Add in the garlic, ginger, turmeric, cumin and chilli powder and cook for another few minutes.
Add the squash and stock, replace the lid and bring to the boil and allow to simmer until the squash is very soft.
Add the coconut milk and bring back to the boil and simmer for 15 minutes. Taste and add seasoning if needed.
Allow to cool for 15 minutes before whizzing to a puree. Mix in the chopped cashew nuts just before serving.
FEEL GOOD SOUP
This is our happy soup, full of ginger, turmeric and cumin. Celeriac would also be a great addition when it’s in season.
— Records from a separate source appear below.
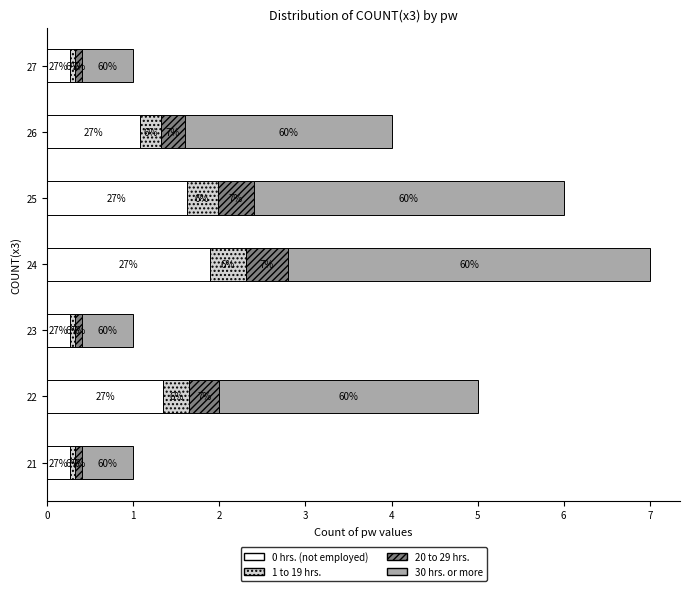

Reading left to right, what are all the values shown in this chart?

0 hrs. (not employed): 0.3	1.4	0.3	1.9	1.6	1.1	0.3
1 to 19 hrs.: 0.1	0.3	0.1	0.4	0.4	0.2	0.1
20 to 29 hrs.: 0.1	0.4	0.1	0.5	0.4	0.3	0.1
30 hrs. or more: 0.6	3.0	0.6	4.2	3.6	2.4	0.6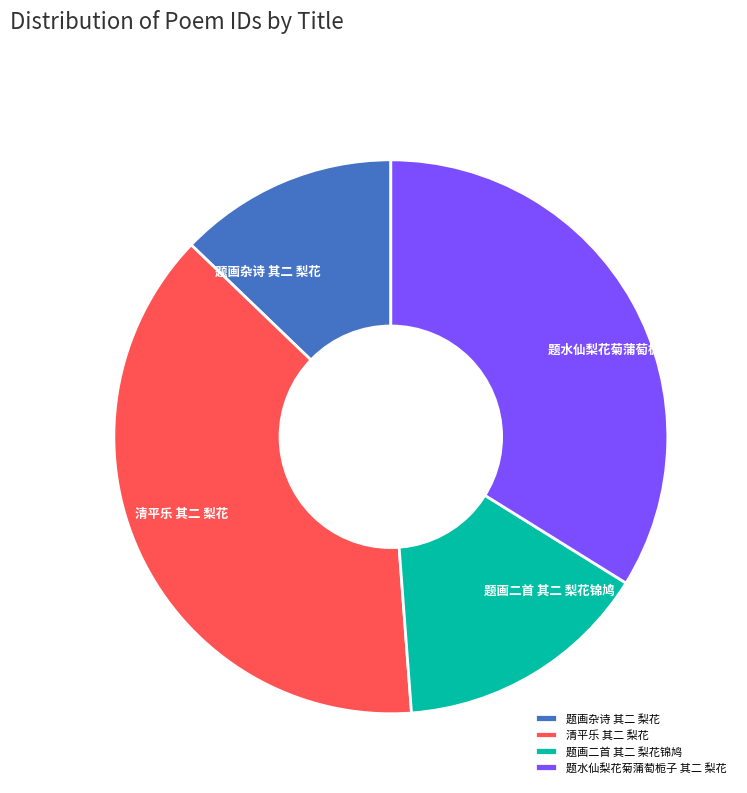

Which slice is the smallest?

题画杂诗 其二 梨花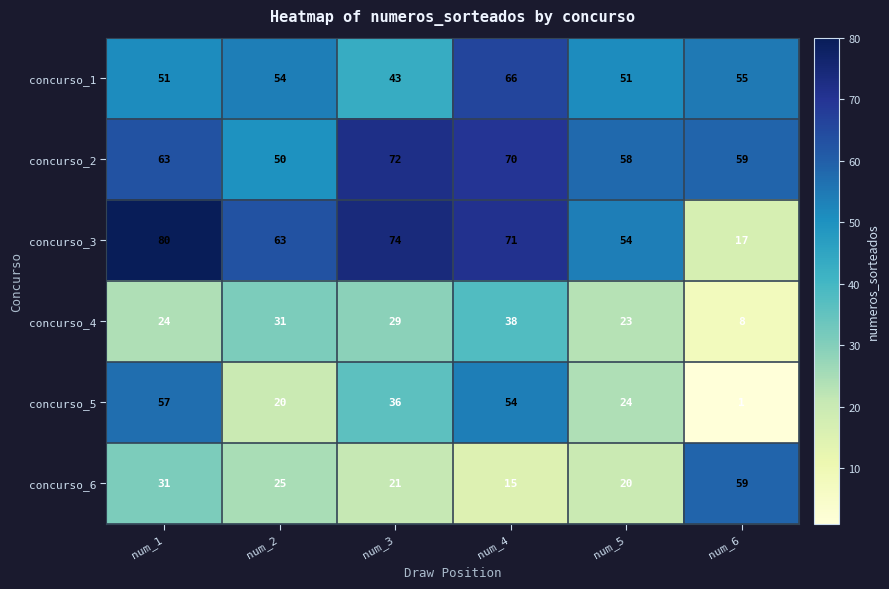

Between num_1 and num_6, which series saw the biggest shift?

concurso_3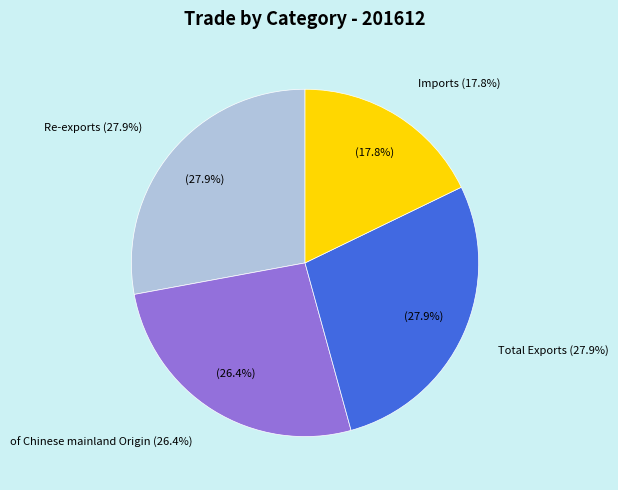

Combined, do Total Exports and of Chinese mainland Origin account for over 50%?

Yes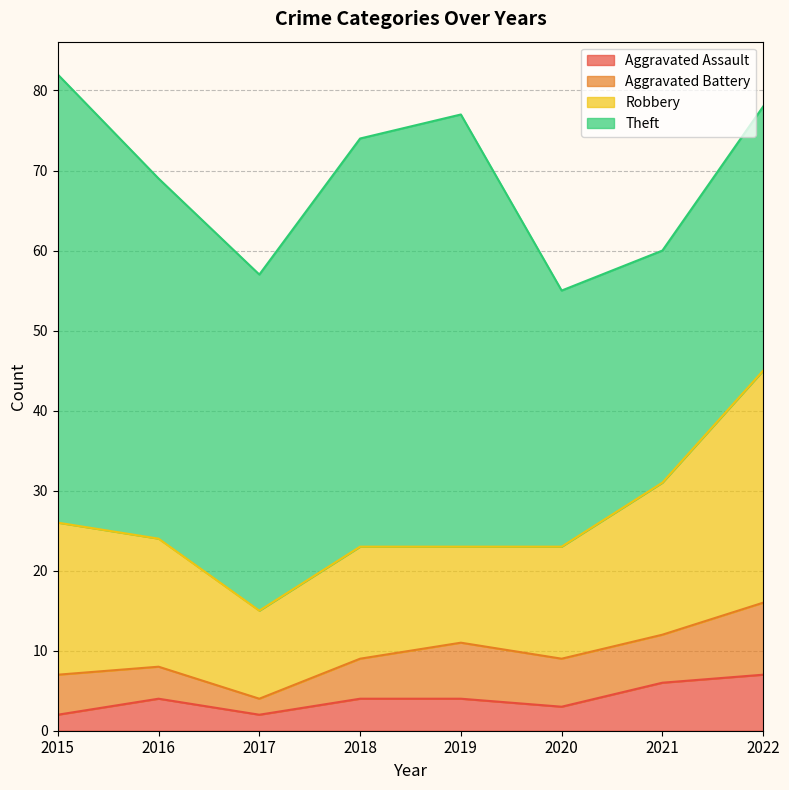

What are all the series names shown in the legend?

Aggravated Assault, Aggravated Battery, Robbery, Theft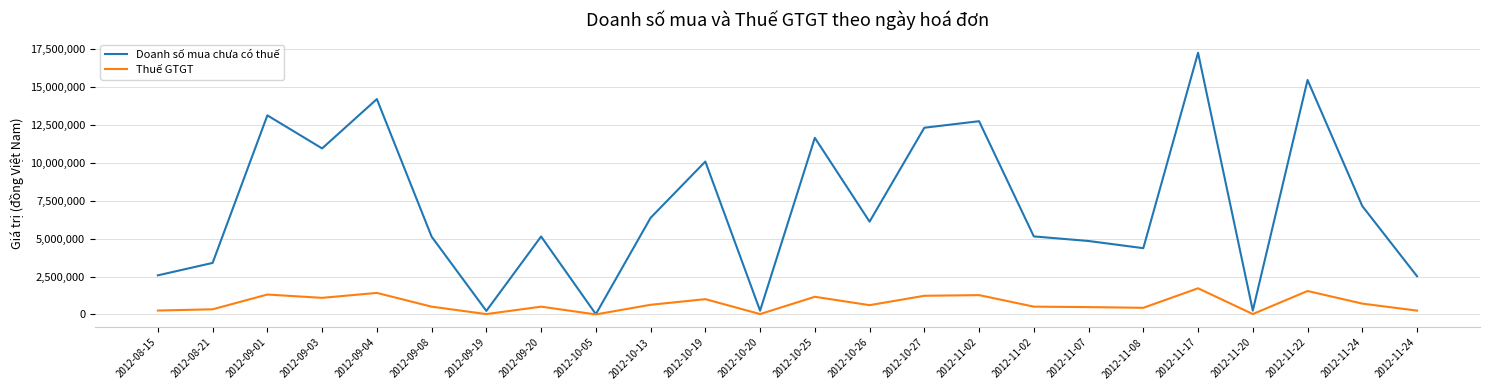

Rank the series by their maximum value, from highest to lowest.

Doanh số mua chưa có thuế, Thuế GTGT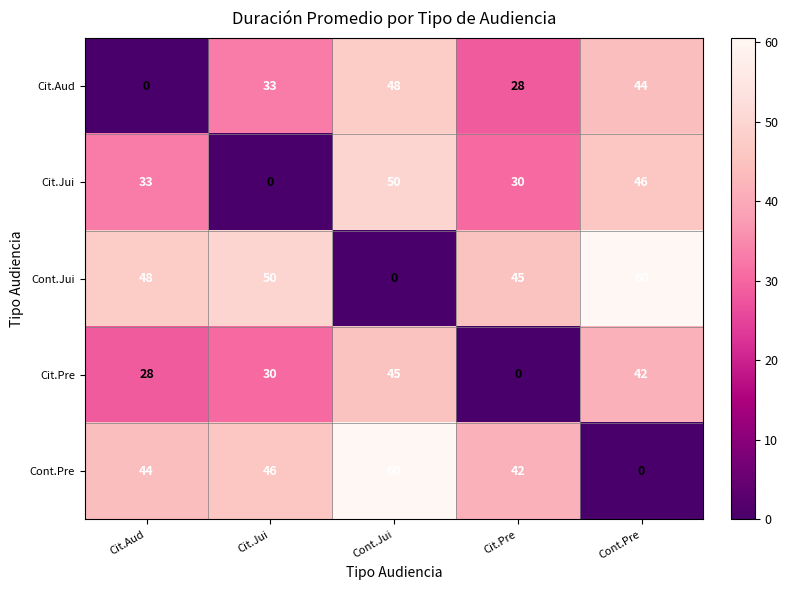

What is the difference between the Cont.Pre values at Cit.Pre and Cit.Jui?

4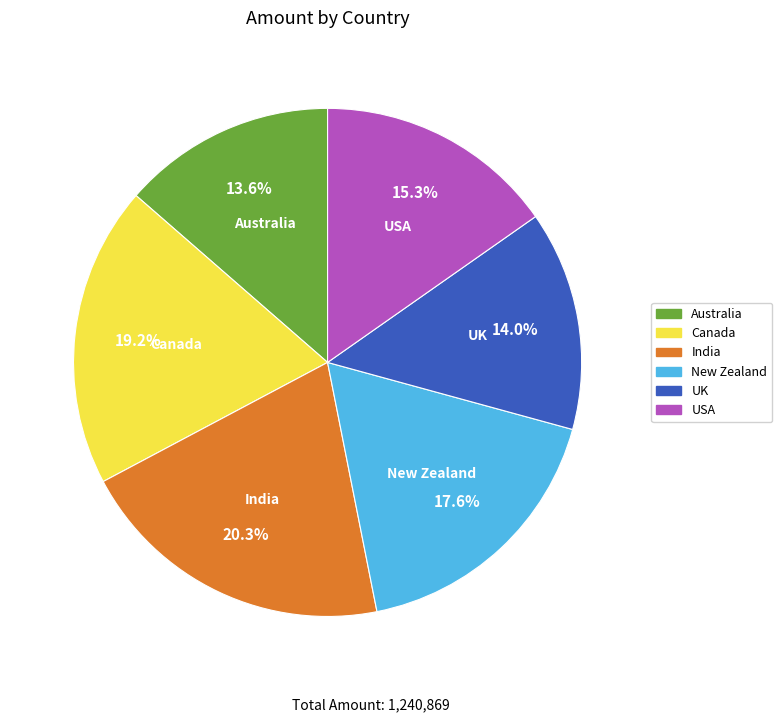

Is it true that USA is 15% of the pie?

True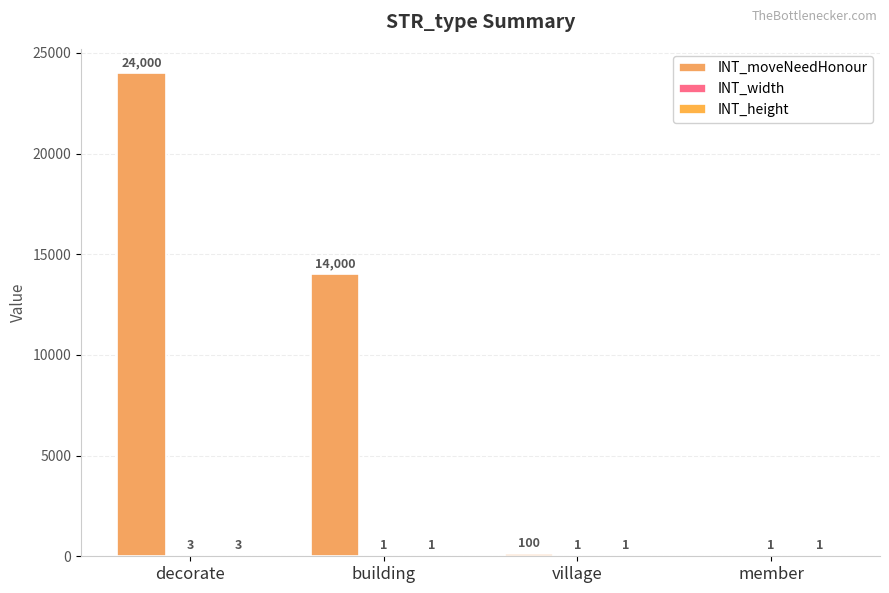

Is the value of INT_moveNeedHonour at member greater than the value of INT_height at member?

No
2 medium onions, roughly chopped
3 sticks celery, roughly chopped
1 large carrot, roughly chopped
2tsp ground black pepper
1-1½ litres tap water
400g parsnips, peeled and chopped
400g turnips, peeled and chopped
250g beetroot, peeled and chopped
4tbsp fresh ginger, grated or chopped very small
3tbsp fresh turmeric, grated or chopped very small
2tsp cumin seeds or ground
Warm a large heavy-based saucepan, add a good splash of oil followed by the onions, celery, carrot and add the salt and pepper. Mix well.
Cook the vegetables for a least 5 minutes or until they are starting to soften, on a medium to low heat, mixing now and again.
Turn the heat to the lowest and (use a heat defuser if needed) put on a tight-fitting lid and cook for at least 20 minutes, the longer and slower you do this the better the flavour.
Add the water along with the parsnips, turnips, beetroot, ginger, turmeric and cumin. Bring to the boil and simmer for 20 minutes or until the vegetables are very soft.
Whizz the soup until smooth. If it is too thick, down add some water and bring back to the boil. Serve with a dollop of creme fraiche.